Negli anni l’azienda a conduzione familiare ha continuato a collaborare con designer talentuosi e l’ultima sua fatica è Brando, letto multifunzionale disegnato da Giuseppe Arezzi e presentato a Milano da Small Small Space. Con la mostra Brando nel microlocale la project room e galleria si è trasformata in una micro-casa e, prima di essere aperta al pubblico, è stata vissuta per un’intera giornata da Guglielmo Campeggi – direttore creativo del marchio. 

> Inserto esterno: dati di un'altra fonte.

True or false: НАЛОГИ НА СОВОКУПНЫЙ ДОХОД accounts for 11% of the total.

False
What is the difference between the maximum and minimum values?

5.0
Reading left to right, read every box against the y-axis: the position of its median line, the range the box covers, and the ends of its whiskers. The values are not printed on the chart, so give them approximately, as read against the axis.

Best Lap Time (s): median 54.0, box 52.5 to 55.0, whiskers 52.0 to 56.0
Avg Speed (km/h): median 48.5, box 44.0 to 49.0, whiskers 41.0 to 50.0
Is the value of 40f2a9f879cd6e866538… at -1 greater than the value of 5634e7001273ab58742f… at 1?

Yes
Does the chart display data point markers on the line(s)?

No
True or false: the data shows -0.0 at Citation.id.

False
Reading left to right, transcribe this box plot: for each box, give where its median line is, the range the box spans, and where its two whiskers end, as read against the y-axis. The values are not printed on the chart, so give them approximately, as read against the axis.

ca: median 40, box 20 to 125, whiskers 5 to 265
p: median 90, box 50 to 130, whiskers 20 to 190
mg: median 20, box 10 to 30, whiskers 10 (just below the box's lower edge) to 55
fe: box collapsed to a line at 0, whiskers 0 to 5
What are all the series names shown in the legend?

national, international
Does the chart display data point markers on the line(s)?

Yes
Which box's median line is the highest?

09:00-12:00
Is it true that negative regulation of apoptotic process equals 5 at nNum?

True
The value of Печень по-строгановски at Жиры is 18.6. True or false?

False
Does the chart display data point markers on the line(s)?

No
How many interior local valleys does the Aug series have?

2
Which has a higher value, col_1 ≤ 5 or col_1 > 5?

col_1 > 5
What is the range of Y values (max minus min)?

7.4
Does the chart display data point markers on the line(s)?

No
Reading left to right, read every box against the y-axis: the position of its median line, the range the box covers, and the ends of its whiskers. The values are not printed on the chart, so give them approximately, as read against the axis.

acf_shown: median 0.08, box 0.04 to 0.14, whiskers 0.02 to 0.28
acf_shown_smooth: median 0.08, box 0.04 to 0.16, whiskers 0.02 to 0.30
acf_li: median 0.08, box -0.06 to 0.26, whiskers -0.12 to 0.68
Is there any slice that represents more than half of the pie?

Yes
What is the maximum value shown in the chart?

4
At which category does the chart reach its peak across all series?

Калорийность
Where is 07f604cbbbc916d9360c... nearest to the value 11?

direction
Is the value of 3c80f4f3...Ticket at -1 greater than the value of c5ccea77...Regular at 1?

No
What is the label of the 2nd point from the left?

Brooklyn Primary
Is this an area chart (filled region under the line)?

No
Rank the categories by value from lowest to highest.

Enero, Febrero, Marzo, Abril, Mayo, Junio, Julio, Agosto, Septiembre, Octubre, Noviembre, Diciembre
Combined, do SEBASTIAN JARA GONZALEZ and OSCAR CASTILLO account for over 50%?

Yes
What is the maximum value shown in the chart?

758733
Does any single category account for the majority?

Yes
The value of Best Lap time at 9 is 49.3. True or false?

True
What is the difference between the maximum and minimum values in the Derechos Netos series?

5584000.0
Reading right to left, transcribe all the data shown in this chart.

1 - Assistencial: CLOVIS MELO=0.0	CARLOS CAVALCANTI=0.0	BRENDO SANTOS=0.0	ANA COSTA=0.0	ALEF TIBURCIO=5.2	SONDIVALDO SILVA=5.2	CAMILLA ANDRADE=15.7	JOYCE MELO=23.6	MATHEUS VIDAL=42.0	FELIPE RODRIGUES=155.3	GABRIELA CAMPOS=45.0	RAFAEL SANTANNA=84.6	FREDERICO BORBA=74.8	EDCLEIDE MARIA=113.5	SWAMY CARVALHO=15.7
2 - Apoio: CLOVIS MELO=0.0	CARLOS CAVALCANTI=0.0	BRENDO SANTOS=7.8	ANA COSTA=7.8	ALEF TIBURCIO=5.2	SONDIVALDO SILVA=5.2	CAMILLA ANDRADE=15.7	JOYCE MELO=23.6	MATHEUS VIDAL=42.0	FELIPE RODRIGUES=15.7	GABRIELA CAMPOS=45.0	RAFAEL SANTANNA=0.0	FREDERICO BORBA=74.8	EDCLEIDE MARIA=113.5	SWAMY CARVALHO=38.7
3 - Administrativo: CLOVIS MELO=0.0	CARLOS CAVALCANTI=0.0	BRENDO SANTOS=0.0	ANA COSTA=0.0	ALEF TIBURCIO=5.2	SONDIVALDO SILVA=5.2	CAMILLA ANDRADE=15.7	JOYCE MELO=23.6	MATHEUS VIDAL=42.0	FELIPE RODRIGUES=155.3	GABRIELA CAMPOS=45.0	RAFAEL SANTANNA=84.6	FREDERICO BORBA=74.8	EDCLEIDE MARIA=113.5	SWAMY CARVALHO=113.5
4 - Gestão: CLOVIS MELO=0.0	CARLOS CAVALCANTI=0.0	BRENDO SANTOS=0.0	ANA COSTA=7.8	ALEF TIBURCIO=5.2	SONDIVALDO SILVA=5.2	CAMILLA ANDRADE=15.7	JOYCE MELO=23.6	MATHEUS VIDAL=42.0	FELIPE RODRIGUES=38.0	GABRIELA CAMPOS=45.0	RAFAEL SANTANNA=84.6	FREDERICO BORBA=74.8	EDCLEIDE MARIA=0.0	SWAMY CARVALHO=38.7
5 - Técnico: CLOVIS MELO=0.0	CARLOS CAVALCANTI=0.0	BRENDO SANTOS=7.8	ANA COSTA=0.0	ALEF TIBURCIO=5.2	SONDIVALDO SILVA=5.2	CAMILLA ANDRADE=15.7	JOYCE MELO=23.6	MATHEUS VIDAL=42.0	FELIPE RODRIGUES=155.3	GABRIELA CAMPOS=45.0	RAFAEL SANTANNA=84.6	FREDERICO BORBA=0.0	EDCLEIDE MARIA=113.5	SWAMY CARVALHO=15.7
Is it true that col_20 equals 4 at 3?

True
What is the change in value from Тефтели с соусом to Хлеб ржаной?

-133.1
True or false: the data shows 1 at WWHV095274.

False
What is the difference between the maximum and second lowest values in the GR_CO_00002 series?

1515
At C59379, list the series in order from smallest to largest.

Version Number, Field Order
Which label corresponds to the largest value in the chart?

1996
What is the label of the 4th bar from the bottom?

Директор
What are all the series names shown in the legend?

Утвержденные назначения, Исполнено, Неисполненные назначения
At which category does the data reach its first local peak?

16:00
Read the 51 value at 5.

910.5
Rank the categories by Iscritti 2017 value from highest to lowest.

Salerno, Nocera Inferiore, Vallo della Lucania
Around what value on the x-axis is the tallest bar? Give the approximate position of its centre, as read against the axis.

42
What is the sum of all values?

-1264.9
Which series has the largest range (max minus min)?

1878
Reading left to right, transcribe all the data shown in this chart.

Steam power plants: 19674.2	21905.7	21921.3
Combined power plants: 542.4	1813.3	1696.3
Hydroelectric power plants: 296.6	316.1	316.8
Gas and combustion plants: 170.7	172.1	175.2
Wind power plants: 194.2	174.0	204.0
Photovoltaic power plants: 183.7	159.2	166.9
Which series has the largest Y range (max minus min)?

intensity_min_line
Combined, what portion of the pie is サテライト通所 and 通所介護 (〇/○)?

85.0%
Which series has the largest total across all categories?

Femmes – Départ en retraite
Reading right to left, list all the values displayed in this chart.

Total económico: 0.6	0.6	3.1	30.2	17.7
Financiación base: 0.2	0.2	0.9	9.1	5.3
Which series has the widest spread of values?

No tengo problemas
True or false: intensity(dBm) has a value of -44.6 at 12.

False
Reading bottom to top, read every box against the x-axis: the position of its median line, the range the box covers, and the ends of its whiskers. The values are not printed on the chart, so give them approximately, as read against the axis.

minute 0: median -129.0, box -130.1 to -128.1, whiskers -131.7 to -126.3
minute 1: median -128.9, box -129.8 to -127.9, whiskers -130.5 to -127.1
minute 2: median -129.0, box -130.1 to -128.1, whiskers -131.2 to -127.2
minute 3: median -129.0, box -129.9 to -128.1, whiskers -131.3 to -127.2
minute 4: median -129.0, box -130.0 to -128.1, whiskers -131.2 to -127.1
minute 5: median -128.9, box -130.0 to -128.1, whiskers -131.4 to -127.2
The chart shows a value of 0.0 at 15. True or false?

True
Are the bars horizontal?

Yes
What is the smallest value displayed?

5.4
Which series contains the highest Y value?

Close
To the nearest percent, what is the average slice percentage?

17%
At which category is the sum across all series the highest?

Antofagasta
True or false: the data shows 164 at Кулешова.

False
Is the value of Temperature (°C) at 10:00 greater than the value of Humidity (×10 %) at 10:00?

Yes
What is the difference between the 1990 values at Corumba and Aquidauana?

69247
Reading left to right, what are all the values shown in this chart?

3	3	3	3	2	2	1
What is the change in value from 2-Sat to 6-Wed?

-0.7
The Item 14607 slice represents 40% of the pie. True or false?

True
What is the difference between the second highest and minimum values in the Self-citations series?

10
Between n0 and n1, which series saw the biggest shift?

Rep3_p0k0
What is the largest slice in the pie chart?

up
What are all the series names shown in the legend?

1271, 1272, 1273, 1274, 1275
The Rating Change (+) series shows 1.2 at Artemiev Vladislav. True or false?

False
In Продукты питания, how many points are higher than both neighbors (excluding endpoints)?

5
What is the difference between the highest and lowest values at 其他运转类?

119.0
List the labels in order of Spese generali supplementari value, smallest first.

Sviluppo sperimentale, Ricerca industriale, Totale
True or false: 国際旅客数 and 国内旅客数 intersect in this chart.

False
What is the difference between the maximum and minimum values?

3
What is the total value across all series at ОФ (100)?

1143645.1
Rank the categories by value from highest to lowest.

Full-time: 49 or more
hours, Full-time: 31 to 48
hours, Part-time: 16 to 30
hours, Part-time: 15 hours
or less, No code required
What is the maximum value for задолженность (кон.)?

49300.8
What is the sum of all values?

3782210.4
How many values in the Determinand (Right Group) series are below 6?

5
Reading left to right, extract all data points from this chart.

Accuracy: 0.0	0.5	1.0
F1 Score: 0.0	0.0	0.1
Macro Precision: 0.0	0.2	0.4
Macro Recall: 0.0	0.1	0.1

All’interno dello spazio di sette metri quadrati in Corso di Porta Vittoria ci sono pentolini attaccati al soffitto e piccoli tavolini da outdoor che però stanno indoor. Le stanze sono separate da tendaggi e si cucina solamente con i fornelli elettrici. C’è anche una bici, pure lei di quelle trasportabili – un altro oggetto creato a posta per le nostre metropoli, per quando la corsa a pedali si interrompe e bisogna salire in qualche strettissimo treno della metro. Ma prima di tutto c’è Brando a svolgere tutte le sue multifunzioni: di letto da camera, di branda da campo, di seduta, di tavolino e di fisarmonica. Per questo prodotto perfettamente inserito nell’humus del contemporaneo, Giuseppe Arezzi si è ispirato alle brande di Ettore Moretti: «ha ripreso un oggetto esistente, funzionale ma anche spartano e, con un gioco di ready made, l’ha reso un prodotto domestico». 

La mostra Brando nel microlocale costituisce uno scenario inedito, uno spunto dissacrante per rispolverare la tradizione dei trasformabili. Alla prima, ironizza sui limiti della casa contemporanea, esagera tutti gli stilemi della precarietà abitativa e mima una routine che non ci vuole mai troppo a nostro agio in casa nostra. Nondimeno però restituisce un valore di resistenza abitativa al design del prodotto: per citare Enzo Mari, prova a liberare il consumatore – con il gioco – anche dentro case ormai perennemente in affitto. 

Se i nuovi sviluppi degli arredi trasformabili possano essere la grande ispirazione per ricostruire il nostro abitare nomadico e precario, solo il tempo ci aiuterà a capirlo. Intanto, parodisticamente innocui come sono sempre stati, gli arredi trasformabili ci offrono forse l’ultima possibilità romantica di sentirci padroni delle nostre situazioni abitative, di giocare con questo senso di precarietà e di accelerare, prima dello sbadiglio, anche il cambiamento.